One of the advantages of his theory, according to Griffiths, is that “[t]he occurrence of emotions in the absence of suitable beliefs is converted from a philosophers’ paradox into a practical subject for psychological investigation” (1990: 192). The present explanation is similarly advantageous in that it provides an explanation of emotional recalcitrance that is empirically verifiable. 

But by the same token, the explanation is only of interest to the extent that it is empirically plausible. The evidence is far from conclusive, but there is good reason to think we are on the right track.

McRae et al. (2012) sought to test “whether the way an emotion is generated influences the impact of subsequent emotion regulatory efforts” (pg. 253). Emotions can be triggered ‘bottom up’, i.e. in response to perceptible properties of a stimulus, or ‘top down’, i.e. in response to cognitive appraisals of an event. 

They took their findings to “suggest that top-down generated emotions are more successfully down-regulated by reappraisal than bottom-up emotions” (pg. 259). Emotions generated bottom-up, then, appear to behave as if they are cognitively impenetrable; or at least, as if they are less penetrable than ones generated top-down.

Insofar as any of the emotions thus generated conflict (in the relevant sense) with an evaluative judgement, we have an instance of emotional recalcitrance. Run these thoughts together, and they imply that recalcitrant emotions are recalcitrant to the extent that they are cognitively impenetrable.

References

Brady, M. S. (2009). ‘The Irrationality of Recalcitrant Emotions’. Philosophical Studies 145: 413–30.

D’Arms, J., & Jacobson, D. (2003). ‘The Significance of Recalcitrant Emotion’. In A. Hatzimoysis (Ed.), Philosophy and the Emotions. Cambridge: Cambridge University Press.

Goldie, P. (2000). The Emotions: A Philosophical Exploration. Oxford University Press.

Greenspan, P. S. (1981). ‘Emotions as Evaluations’. Pacific Philosophical Quarterly 62: 158–69.
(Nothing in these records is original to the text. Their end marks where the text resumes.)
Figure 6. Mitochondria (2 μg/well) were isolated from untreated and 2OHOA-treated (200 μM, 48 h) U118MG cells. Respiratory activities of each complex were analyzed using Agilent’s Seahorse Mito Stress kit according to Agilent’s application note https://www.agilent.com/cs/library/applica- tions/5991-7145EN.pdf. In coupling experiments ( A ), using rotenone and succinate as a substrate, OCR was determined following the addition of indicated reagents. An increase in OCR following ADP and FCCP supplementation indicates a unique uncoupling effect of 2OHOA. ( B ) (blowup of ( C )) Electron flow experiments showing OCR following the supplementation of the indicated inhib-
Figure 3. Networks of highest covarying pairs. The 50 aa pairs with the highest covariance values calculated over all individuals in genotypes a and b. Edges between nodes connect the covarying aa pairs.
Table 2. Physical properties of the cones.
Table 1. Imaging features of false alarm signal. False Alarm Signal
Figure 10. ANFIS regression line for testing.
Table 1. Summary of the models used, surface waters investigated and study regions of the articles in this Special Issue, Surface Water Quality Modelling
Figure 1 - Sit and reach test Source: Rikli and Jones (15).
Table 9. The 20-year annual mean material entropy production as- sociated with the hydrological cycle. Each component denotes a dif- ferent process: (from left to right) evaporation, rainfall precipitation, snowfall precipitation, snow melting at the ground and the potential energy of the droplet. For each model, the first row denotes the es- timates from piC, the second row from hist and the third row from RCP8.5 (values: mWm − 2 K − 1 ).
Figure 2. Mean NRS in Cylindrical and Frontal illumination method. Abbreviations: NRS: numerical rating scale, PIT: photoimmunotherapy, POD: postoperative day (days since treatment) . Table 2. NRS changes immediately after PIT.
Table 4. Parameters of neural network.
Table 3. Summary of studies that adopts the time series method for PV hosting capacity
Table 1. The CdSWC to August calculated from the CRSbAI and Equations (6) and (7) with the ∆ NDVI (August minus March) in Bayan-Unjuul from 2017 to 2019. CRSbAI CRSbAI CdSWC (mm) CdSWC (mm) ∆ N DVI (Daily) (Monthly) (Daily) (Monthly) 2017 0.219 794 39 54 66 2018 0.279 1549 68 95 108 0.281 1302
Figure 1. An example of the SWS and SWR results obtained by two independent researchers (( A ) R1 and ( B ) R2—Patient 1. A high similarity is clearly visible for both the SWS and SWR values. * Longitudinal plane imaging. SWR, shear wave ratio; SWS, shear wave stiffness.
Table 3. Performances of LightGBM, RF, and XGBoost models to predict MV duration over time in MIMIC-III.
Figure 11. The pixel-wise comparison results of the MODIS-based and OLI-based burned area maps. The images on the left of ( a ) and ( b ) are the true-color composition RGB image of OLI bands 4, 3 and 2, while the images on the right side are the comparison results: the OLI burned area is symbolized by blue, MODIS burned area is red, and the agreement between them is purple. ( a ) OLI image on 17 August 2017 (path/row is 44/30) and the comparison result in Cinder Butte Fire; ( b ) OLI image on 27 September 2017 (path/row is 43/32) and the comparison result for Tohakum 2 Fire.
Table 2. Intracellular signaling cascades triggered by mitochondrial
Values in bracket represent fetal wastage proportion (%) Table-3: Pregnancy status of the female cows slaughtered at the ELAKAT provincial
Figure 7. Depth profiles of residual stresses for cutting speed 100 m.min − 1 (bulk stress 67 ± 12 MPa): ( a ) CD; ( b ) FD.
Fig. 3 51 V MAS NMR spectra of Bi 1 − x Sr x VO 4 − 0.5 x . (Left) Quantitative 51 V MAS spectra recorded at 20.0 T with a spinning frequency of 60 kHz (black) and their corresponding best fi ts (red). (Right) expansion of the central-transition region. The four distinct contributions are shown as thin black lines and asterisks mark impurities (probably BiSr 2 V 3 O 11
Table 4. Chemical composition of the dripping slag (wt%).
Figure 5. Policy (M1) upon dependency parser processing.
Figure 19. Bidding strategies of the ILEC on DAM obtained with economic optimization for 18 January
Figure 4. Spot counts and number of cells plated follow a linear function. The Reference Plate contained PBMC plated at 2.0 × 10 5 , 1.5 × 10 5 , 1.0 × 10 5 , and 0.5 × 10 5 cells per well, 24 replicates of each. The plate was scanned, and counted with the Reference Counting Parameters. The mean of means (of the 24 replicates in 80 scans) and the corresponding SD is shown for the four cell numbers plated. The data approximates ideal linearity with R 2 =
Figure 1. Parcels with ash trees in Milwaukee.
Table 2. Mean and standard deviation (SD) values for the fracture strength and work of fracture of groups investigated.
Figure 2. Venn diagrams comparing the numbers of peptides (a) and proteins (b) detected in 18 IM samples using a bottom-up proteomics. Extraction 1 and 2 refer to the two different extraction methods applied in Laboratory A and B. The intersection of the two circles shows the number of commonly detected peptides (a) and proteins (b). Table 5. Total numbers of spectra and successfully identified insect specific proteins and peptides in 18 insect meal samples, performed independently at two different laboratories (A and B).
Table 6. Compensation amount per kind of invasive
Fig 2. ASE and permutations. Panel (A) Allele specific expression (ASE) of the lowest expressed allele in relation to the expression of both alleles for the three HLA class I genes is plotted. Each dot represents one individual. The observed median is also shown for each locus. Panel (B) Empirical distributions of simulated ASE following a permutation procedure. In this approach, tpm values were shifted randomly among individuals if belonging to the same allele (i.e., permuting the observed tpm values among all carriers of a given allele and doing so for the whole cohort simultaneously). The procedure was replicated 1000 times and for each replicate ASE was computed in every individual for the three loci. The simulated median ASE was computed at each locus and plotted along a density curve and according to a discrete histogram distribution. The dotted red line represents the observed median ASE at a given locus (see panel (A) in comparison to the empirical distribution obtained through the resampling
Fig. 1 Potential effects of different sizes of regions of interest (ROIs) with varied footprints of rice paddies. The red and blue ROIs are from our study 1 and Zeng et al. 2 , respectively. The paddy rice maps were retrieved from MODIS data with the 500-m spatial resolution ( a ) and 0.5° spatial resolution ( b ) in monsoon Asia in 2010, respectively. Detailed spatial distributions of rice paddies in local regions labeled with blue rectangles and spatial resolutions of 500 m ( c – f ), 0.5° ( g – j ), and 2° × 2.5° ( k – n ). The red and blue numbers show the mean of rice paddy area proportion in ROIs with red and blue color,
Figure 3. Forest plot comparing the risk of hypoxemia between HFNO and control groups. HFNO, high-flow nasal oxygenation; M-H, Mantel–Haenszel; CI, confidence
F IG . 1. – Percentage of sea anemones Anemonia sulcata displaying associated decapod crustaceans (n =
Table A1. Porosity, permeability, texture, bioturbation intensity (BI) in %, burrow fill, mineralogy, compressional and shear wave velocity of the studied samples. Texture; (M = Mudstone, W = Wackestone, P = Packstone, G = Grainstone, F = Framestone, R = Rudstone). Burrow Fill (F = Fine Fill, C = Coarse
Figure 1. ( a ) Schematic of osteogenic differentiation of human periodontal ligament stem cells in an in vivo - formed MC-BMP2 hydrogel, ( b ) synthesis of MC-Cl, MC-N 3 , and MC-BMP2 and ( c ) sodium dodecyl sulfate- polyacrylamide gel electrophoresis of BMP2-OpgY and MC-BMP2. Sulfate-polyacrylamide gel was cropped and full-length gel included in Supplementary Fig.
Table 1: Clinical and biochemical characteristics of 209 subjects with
Griffiths, P. E. (1990). ‘Modularity, and the Psychoevolutionary Theory of Emotion’. Biology and Philosophy 5: 175–96.

—- (1997). What Emotions Really Are. Chicago University Press.

Helm, B. (2001). Emotional Reason. Cambridge University Press.

McRae, K., Misra, S., Prasad, A. K., Pereira, S. C., Gross, J. J. (2012). ‘Bottom-up and Top-down Emotion Generation: Implications for Emotion Regulation’. Social Cognitive and Affective Neuroscience 7: 253–62.